Chan credits Corbett and Paris for encouraging her to apply for the scholarship, as well as Todd Fraley, dean of the Honors College, for bringing it to her attention. She is also grateful to Tim Runyan, retired maritime studies professor from the Department of History, a prior honors professor, and a former manager of the Maritime Heritage Program within the Office of National Marine Sanctuaries.
“He met with me to discuss the different opportunities that I have as a Hollings Scholar,” she said. “He also supported me throughout the application process.”
The Hollings Scholarship allows Chan to see career options with NOAA and the type of funding she may be eligible for when pursuing a graduate degree.
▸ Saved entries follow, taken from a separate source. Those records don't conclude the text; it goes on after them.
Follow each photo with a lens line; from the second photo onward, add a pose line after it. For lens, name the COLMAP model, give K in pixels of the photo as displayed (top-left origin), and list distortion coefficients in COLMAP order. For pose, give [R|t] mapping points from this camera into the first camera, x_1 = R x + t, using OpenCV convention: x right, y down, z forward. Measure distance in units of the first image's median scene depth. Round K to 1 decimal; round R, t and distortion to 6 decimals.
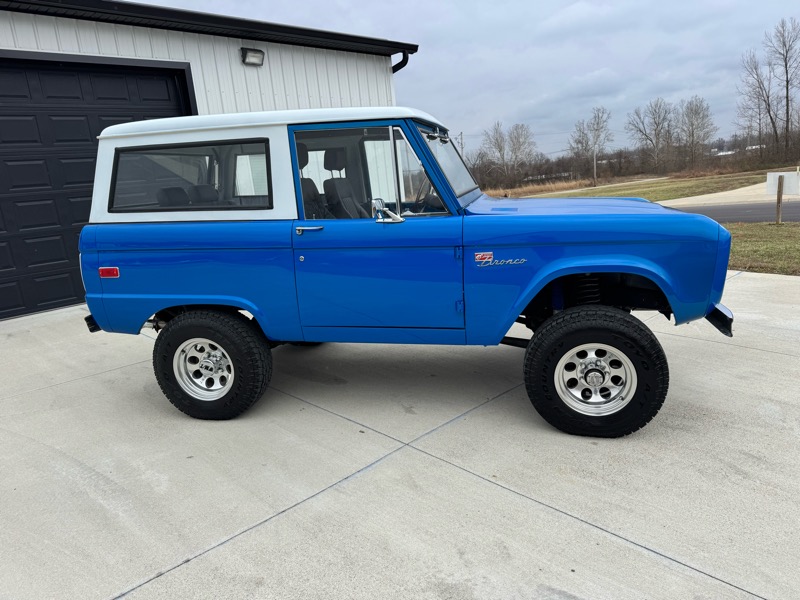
lens RADIAL K [[560.8, 0, 406.9], [0, 560.8, 298.1], [0, 0, 1]] dist [0.060211, -0.073524]
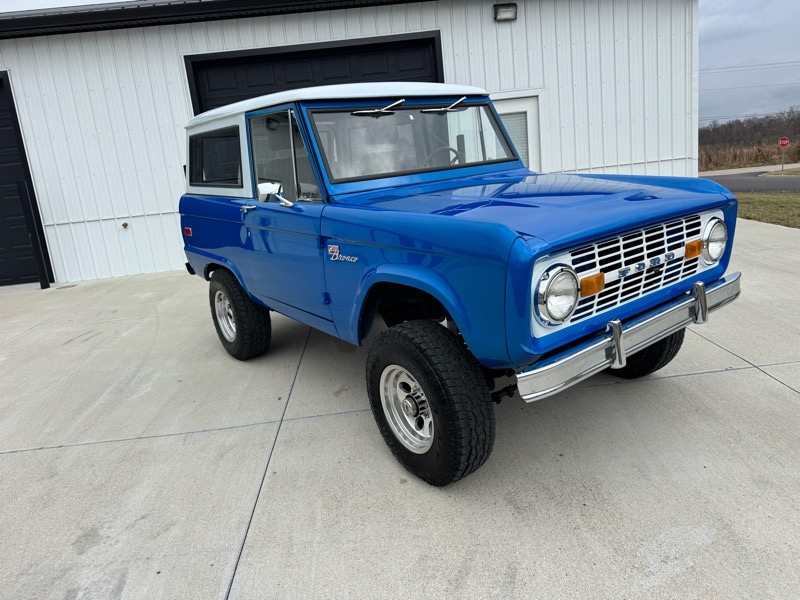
lens RADIAL K [[560.8, 0, 406.9], [0, 560.8, 298.1], [0, 0, 1]] dist [0.060211, -0.073524]
pose [[0.760523, 0.154085, -0.630763, 0.731773], [-0.098383, 0.987565, 0.122624, -0.106199], [0.641814, -0.031202, 0.766225, 0.319036]]
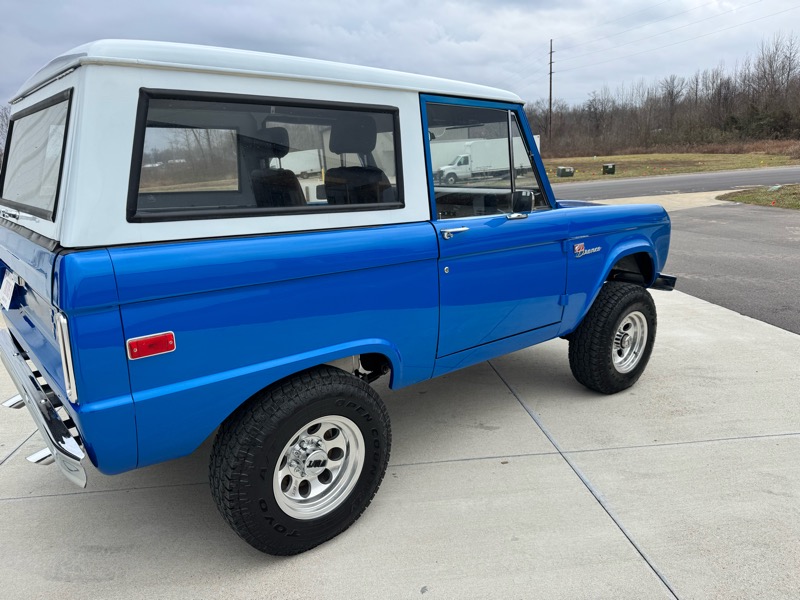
lens RADIAL K [[560.8, 0, 406.9], [0, 560.8, 298.1], [0, 0, 1]] dist [0.060211, -0.073524]
pose [[0.602502, -0.140190, 0.785709, -0.783782], [0.155057, 0.986256, 0.057071, -0.080192], [-0.782911, 0.087444, 0.615958, 0.539849]]
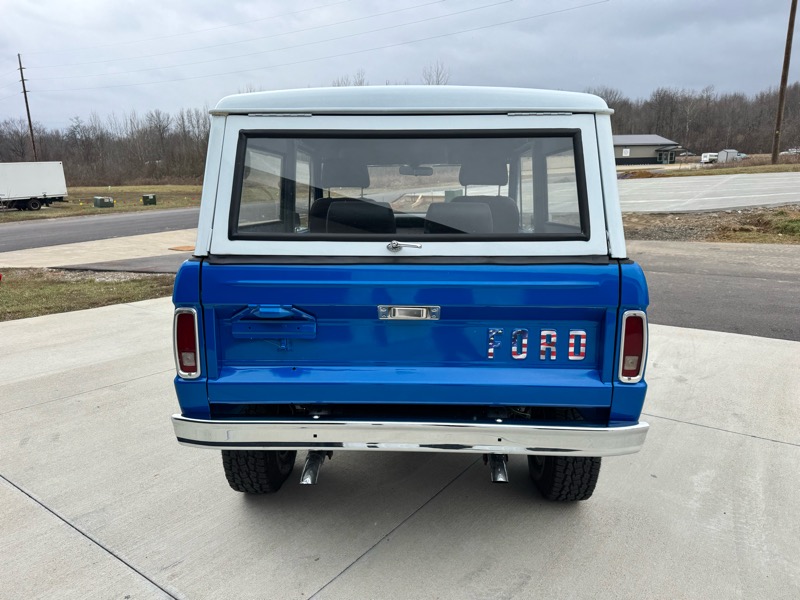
lens RADIAL K [[560.8, 0, 406.9], [0, 560.8, 298.1], [0, 0, 1]] dist [0.060211, -0.073524]
pose [[-0.175684, -0.130683, 0.975734, -1.110700], [0.225798, 0.959377, 0.169148, -0.245622], [-0.958202, 0.250035, -0.139039, 1.339902]]
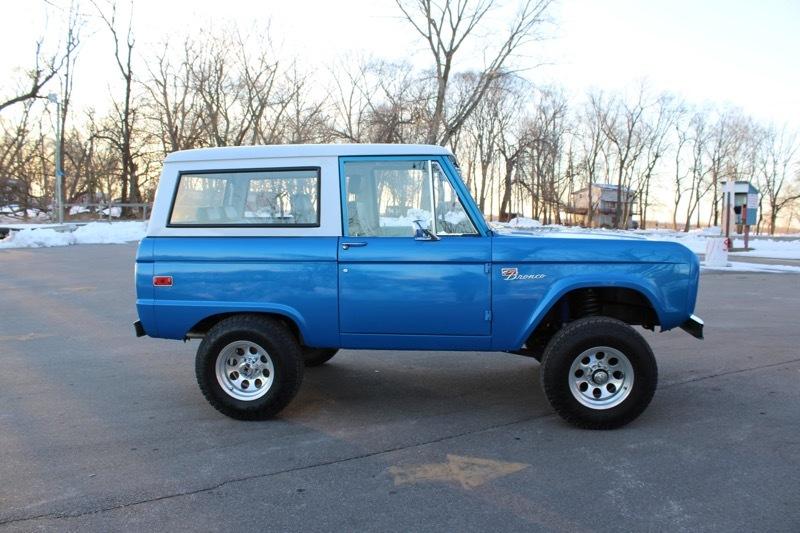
lens RADIAL K [[653.9, 0, 400.0], [0, 653.9, 266.5], [0, 0, 1]] dist [-0.095788, 0.010204]
pose [[0.994654, 0.026419, 0.099823, -0.198648], [-0.014138, 0.992455, -0.121791, 0.074470], [-0.102287, 0.119729, 0.987523, -0.287967]]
She’s considering a doctorate in marine science with a focus on studying zooplankton and invertebrates.
“Of course, this scholarship will also provide me with an internship, in which I hope to narrow my interests and more clearly define the type of research I will pursue in future,” she said.
While the 10-week internship is exciting for Chan, she is most excited about presenting her research at scientific conferences.
“I haven’t been to a conference yet, so I am eager to be able to share my research with the scientific community, as well as hear about their research and develop connections with scientists from around the country,” she said.”
Chan encourages other students to pursue their passions without fear of rejection.
“Put your best foot forward in your essays, build connections with professors or mentors for strong letters of recommendation, and always seek out opportunities to try something new,” she said. “You never know what you can learn in any situation.”